As Common Dreams reported last week, U.S. unemployment claims during the pandemic have soared to 16.8 million, which one economist noted “is a mind-boggling 2,500% increase over the pre-virus period.”

While millions of people across the United States have lost their incomes due to COVID-19, Amazon has filled 100,000 new jobs since March and plans to add 75,000 more “to help meet customer demand and assist existing employees fulfilling orders for essential products,” according to a blog post on the company’s website. The retailer has “increased pay for hourly employees by $2/hour in the U.S., C$2/hour in Canada, and €2/hour in many E.U. countries.”

Workers at Amazon warehouses and Whole Foods Market—the grocery chain acquired by Amazon in 2017—have expressed fear and frustration about working conditions, and accused the company of not doing enough to protect employees. Just this week, Amazon also elicited condemnation for firing three workers who publicly criticized the company’s pandemic response and treatment of employees.

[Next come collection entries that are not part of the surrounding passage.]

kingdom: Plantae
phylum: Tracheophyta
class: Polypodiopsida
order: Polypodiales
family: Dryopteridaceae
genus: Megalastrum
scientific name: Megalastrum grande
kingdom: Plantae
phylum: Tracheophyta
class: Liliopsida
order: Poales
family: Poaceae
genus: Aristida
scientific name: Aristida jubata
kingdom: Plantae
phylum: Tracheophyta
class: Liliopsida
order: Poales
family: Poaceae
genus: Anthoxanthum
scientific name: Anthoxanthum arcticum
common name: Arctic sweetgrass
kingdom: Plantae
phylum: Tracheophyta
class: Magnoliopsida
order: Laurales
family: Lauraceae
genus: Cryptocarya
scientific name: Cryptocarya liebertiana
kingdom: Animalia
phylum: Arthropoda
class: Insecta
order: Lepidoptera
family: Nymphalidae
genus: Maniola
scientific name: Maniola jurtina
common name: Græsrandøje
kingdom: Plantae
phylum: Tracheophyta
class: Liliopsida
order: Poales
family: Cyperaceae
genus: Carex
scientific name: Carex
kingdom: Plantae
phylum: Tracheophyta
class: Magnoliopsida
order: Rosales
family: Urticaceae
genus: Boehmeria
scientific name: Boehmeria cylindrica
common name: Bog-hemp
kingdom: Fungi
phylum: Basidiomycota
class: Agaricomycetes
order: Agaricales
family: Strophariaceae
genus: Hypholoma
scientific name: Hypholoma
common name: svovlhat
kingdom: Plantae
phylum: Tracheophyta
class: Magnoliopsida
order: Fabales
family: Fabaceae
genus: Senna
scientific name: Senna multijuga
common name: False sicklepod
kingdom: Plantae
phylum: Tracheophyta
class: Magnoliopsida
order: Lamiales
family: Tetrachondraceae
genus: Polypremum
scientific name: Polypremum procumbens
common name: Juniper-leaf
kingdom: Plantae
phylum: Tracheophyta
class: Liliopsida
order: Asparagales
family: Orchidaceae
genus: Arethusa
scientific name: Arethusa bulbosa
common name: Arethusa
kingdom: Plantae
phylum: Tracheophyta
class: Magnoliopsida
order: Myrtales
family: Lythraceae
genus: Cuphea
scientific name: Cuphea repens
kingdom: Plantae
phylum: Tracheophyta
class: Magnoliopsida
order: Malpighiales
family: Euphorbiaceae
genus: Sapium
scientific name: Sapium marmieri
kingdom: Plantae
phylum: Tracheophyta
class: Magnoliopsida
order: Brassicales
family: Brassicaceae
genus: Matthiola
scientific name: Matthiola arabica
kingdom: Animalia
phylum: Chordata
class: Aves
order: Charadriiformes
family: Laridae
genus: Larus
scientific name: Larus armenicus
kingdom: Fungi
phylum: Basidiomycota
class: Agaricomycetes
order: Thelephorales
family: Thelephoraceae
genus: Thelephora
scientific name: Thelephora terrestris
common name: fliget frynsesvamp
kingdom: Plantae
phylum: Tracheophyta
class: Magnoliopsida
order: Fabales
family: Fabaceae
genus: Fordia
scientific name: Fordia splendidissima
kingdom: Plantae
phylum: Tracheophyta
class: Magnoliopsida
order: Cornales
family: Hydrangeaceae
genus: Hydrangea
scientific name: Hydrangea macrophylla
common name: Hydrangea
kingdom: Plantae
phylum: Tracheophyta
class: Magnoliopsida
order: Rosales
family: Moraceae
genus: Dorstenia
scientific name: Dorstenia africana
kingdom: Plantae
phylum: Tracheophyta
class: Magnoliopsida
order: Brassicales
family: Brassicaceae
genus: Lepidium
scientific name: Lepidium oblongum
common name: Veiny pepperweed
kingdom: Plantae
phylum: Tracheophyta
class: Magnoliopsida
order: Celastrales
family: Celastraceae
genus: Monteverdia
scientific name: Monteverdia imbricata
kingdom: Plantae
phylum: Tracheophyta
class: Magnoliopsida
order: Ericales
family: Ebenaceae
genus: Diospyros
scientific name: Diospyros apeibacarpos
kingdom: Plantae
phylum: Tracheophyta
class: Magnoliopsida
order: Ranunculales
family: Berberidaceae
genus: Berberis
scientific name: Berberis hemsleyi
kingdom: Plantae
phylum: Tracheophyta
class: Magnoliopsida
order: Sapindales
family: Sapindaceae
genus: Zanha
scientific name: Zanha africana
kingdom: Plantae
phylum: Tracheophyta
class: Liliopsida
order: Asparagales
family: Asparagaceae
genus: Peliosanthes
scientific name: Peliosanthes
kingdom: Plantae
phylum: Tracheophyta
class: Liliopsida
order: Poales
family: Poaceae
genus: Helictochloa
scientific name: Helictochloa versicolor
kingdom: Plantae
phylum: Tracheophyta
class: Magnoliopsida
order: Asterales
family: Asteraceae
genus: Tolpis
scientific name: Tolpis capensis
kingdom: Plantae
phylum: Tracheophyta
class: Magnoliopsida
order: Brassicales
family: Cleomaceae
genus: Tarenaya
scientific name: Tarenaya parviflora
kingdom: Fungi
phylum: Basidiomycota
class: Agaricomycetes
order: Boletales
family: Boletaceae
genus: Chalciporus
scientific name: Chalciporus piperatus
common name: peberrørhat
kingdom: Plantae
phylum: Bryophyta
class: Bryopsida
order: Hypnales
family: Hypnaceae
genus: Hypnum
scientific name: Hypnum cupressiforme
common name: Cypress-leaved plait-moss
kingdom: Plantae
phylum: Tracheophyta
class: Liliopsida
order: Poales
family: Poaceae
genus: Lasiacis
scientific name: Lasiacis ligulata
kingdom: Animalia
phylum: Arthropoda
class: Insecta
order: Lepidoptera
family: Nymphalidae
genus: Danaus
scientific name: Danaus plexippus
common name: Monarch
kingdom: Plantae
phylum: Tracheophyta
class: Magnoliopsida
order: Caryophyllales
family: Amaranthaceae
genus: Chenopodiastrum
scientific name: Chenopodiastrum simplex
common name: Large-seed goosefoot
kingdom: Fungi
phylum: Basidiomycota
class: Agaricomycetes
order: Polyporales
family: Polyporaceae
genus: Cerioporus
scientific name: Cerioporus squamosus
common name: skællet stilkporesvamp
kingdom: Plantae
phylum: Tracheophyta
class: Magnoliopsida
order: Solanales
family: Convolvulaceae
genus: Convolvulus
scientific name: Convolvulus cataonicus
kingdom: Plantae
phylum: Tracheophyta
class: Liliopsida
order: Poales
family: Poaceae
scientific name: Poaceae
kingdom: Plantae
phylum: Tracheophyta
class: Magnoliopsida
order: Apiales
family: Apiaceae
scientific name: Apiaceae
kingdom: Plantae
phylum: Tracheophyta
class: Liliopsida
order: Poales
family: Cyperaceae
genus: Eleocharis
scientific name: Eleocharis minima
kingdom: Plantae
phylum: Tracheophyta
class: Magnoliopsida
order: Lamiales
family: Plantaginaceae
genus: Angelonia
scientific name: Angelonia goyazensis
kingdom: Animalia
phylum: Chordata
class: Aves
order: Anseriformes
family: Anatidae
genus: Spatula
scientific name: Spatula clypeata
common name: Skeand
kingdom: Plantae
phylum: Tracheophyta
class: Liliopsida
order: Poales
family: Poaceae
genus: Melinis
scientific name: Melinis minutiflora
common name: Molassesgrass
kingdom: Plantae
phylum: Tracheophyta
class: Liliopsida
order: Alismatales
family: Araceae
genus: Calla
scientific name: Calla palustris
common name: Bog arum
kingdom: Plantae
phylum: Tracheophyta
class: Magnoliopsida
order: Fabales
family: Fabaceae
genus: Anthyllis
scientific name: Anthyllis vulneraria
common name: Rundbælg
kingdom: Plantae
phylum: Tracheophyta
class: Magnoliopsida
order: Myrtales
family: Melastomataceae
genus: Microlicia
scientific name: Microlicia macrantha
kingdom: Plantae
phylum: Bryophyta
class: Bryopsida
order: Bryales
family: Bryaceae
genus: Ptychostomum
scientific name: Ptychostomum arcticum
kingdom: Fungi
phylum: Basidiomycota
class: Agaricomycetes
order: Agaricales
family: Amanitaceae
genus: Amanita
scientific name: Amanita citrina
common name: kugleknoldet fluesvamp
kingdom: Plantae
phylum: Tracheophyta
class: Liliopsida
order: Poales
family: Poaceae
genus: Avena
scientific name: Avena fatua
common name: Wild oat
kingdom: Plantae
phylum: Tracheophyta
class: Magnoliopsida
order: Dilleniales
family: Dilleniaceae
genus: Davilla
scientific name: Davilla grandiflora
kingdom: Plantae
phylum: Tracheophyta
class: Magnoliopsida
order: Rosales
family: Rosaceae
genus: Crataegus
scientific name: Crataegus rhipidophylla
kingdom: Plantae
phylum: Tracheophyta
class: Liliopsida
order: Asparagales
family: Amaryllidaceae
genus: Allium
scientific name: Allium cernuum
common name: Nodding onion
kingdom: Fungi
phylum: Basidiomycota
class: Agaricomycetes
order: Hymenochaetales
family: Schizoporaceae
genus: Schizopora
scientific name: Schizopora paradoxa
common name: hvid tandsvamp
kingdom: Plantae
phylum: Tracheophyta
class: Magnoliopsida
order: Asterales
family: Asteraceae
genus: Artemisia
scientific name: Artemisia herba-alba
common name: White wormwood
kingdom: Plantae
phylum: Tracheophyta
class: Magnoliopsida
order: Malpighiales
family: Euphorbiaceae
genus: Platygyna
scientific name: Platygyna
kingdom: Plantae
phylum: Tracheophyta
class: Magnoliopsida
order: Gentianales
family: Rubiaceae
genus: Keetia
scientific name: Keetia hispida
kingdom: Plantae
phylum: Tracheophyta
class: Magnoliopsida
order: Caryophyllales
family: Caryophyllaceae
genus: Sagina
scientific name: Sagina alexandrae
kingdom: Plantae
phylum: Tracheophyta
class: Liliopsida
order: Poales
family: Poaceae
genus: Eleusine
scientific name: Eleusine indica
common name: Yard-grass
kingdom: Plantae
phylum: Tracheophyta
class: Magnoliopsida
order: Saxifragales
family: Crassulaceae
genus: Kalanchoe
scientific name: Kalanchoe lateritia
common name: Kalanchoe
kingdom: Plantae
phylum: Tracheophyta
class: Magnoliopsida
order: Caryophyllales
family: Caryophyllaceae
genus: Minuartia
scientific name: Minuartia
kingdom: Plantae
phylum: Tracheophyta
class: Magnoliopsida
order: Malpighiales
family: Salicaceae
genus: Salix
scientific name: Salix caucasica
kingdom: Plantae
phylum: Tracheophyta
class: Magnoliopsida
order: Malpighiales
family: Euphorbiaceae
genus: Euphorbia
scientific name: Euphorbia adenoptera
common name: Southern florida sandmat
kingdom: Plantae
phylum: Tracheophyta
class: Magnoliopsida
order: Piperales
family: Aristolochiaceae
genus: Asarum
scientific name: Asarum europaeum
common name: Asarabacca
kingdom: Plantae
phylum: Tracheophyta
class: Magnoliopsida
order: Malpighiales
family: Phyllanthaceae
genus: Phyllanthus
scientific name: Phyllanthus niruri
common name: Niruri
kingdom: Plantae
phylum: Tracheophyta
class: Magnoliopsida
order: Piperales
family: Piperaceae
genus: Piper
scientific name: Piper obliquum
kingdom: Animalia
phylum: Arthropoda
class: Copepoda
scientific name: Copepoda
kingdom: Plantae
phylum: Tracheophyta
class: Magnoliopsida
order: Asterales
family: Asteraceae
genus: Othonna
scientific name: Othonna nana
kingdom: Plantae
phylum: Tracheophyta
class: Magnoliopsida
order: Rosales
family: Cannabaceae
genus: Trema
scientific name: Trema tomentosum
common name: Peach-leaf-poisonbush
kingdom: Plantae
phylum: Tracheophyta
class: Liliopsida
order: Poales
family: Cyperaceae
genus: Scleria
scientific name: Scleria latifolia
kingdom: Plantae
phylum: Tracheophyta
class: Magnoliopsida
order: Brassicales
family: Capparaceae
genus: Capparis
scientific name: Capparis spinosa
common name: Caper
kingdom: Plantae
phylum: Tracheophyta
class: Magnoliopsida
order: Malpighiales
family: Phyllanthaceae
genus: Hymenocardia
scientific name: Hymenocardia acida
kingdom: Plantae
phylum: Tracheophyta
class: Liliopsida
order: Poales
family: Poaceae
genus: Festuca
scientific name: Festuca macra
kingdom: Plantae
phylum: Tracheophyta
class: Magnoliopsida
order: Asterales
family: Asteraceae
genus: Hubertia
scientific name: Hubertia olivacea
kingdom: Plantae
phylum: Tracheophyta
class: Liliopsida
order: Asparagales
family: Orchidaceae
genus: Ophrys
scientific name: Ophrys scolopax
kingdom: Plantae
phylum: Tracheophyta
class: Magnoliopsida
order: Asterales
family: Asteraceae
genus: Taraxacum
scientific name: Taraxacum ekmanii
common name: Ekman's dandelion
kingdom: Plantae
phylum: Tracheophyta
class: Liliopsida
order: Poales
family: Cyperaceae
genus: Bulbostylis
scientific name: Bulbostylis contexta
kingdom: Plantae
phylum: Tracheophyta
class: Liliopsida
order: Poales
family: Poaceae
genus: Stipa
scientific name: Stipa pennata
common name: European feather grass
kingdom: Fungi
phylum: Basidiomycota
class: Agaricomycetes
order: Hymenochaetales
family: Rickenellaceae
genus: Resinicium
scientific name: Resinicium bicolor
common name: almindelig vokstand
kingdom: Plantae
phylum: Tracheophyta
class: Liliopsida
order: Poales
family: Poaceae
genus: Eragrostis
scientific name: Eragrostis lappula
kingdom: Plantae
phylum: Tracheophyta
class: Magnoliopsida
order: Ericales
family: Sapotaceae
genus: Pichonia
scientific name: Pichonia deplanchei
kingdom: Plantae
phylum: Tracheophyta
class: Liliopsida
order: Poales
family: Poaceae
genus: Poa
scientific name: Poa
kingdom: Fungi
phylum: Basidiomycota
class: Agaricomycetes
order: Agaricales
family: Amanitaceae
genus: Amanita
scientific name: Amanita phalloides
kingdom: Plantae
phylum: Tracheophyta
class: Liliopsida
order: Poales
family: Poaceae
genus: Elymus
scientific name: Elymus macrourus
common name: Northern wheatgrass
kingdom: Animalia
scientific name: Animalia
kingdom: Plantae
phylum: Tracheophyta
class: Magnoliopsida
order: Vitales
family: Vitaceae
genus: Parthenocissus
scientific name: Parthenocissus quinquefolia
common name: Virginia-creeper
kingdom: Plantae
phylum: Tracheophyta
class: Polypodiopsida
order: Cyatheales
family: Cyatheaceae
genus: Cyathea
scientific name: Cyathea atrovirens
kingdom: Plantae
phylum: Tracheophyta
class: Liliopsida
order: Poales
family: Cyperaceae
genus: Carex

The safety of Amazon facilities in the midst of a pandemic has raised particular alarm. According to Business Insider:

“More than 74 U.S. warehouses alone have now reported cases of the virus, and concerns from workers about safety and sanitation have ballooned, leading to employee walkouts and protests.

“On Tuesday, Business Insider broke the news that Amazon had seen its first warehouse worker death, an operations manager who worked at the company’s Hawthorne, California warehouse. The man died on March 31.”

Some Amazon employees told Business Insider that they feel they have to choose between paying their bills and risking the health of themselves and vulnerable family members.

“I was grateful at first for the unlimited [unpaid time off] and $2 increase, but as things got worse and the virus was spreading more and more, it didn’t matter. I don’t want to be there, but I need the income,” said one worker who cares for an elderly relative. “The stress of bringing it home to him makes me physically ill.”

Janata Weekly does not necessarily adhere to all of the views conveyed in articles republished by it. Our goal is to share a variety of democratic socialist perspectives that we think our readers will find interesting or useful. —Eds.